Manifold-based transformation of probability distributions: application to the inverse problem of reconstructing distributions from experimental data

TL;DR

This paper introduces a manifold-based gradient descent method leveraging information geometry to accurately reconstruct probability distributions from experimental data, highlighting the importance of manifold structure in inverse problems.

Contribution

The study formulates the MBGD method using information geometry, enabling improved reconstruction of PDs and visualization of system structures, surpassing standard methods.

Findings

KL divergence can serve as a metric under certain conditions

MBGD outperforms standard gradient descent in reconstructing PDs

MBGD effectively visualizes internal structures of dynamic systems

Abstract

Information geometry is a mathematical framework that elucidates the manifold structure of the probability distribution space (p-space), providing a systematic approach to transforming probability distributions (PDs).
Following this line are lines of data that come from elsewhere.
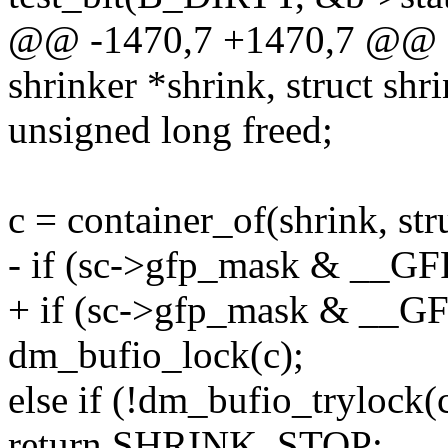
@@ -1470,7 +1470,7 @@ d
shrinker *shrink, struct shr
unsigned long freed;
c = container_of(shrink, str
- if (sc->gfp_mask & __GF
+ if (sc->gfp_mask & __G
dm_bufio_lock(c);
else if (!dm_bufio_trylock(
return SHRINK_STOP;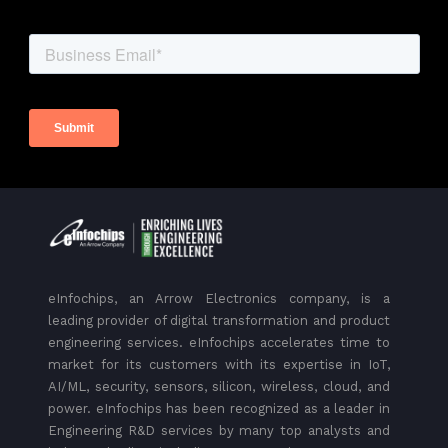
eInfochips, an Arrow Electronics company, is a
leading provider of digital transformation and product
engineering services. eInfochips accelerates time to
market for its customers with its expertise in IoT,
AI/ML, security, sensors, silicon, wireless, cloud, and
power. eInfochips has been recognized as a leader in
Engineering R&D services by many top analysts and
In this study, we utilized information geometry to address the inverse problems associated with reconstructing PDs from experimental data. Our initial finding is that the Kullback-Leibler divergence, often considered non-metric owing to its asymmetry, can serve as a valid metric under specific geometric conditions on the manifold. Based on this finding, we formulated the manifold-based gradient descent (MBGD) method, which was employed to visualize the internal structures -- represented as PDs -- of two types of systems: those with static constituent elements and those with dynamic state transitions. Through the application of MBGD, we successfully reconstructed the underlying PDs for both types of systems, outperforming the standard gradient descent methods that neglect the manifold structure of p-space. Therefore, the present results demonstrate the essentiality of accounting for the manifold structure of p-space in the inverse problems of reconstructing PDs. The ability of MBGD to accurately reconstruct PDs for systems with dynamic state transitions underscores its potential to provide valuable physical insights by visualizing internal structures.